▶ [DOCUMENT PASSAGE]
[Start of section]

After a health-related event as broad in scope as a pandemic, there are a number of questions we need to ask. The first is why, in a world as hyperconnected and digitized as the present one, we were unable to prevent it. The answer is clear: healthcare is still not digitized. I’m talking about a set of indispensable, critical services to which we all attach enormous importance, but which are generally still far from the level of digitization we see in other comparatively less important areas.

In the field of health, digitalization and technology tend to appear at the moment we face a problem, rather than throughout our lives or on a routine basis. The goal is limited to solving illnesses when they manifest themselves, rather than preventing them, beyond annual checkups. This is precisely what has led us to a pandemic: if the health parameters of a significant proportion of the population had been monitored, the pandemic could have been stopped long before it was defined as such, and it would have remained a simple local infection.

[End of section]

▶ [DATA RECORDS]
[Start of section]

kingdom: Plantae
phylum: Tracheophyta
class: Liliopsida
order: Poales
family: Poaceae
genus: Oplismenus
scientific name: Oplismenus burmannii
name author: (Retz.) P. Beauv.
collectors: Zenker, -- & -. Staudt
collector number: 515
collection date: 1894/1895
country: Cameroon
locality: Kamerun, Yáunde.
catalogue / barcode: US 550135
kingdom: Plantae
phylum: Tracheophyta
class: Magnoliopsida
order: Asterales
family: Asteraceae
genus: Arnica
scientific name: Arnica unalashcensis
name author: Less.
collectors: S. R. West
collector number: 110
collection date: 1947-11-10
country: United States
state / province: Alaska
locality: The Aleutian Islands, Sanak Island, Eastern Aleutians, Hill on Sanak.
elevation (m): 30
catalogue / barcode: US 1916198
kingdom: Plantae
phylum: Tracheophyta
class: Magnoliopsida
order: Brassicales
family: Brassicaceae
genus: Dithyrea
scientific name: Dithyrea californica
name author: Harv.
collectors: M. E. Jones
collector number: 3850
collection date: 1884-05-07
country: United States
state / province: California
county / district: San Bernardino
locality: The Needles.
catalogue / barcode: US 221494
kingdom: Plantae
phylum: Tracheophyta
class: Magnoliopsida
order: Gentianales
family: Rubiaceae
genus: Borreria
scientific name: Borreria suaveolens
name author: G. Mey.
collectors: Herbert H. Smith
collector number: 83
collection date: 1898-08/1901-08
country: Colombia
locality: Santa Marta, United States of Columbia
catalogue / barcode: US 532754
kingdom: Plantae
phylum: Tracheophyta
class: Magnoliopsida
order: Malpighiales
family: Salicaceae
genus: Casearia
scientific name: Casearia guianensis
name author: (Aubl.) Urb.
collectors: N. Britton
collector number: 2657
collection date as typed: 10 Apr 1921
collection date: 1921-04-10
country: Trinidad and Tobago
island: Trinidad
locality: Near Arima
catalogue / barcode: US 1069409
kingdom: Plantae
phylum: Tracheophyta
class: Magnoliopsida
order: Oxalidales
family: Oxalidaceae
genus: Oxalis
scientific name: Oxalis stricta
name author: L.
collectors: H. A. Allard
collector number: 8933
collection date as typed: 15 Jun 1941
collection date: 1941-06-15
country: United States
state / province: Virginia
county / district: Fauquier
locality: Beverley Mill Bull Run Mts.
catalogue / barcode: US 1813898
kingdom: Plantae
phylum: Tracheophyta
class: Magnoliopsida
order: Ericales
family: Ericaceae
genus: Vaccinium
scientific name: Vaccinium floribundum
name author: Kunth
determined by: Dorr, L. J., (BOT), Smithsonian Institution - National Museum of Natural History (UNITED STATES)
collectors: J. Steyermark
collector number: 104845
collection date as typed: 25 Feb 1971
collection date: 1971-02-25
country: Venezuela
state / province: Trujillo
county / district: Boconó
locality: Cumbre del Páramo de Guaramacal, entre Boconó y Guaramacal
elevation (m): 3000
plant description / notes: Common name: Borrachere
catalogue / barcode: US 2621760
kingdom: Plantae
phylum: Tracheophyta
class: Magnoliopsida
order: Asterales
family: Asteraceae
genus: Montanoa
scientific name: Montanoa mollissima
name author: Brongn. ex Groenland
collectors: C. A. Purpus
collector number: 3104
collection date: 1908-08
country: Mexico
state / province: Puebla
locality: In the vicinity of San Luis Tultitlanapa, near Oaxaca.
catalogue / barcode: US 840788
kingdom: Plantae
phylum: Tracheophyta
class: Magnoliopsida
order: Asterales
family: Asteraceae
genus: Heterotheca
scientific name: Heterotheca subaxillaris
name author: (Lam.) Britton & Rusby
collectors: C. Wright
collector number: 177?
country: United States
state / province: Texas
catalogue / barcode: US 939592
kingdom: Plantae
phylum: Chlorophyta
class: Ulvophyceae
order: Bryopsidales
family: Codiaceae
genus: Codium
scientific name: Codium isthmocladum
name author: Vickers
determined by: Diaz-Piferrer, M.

[End of section]

▶ [REQUIRED WORK]
1. Write out the part of the passage on healthcare digitization that opens with the words containing "In the field" and closes with "simple local infection.".
2. In one to three sentences, explain why the passage on healthcare digitization says the pandemic was not prevented.
3. According to the passage on healthcare digitization, when do digitalization and technology tend to appear in the field of health?

▶ [COMPLETED EXERCISE]
1.
In the field of health, digitalization and technology tend to appear at the moment we face a problem, rather than throughout our lives or on a routine basis. The goal is limited to solving illnesses when they manifest themselves, rather than preventing them, beyond annual checkups. This is precisely what has led us to a pandemic: if the health parameters of a significant proportion of the population had been monitored, the pandemic could have been stopped long before it was defined as such, and it would have remained a simple local infection.

2. Healthcare is still not digitized. Technology appears only when a problem arises, and it is used to treat illness rather than prevent it. If the health parameters of a significant proportion of the population had been monitored, the pandemic could have been stopped long before it was defined as one and would have remained a simple local infection.

3. They appear at the moment we face a problem, rather than throughout our lives or on a routine basis.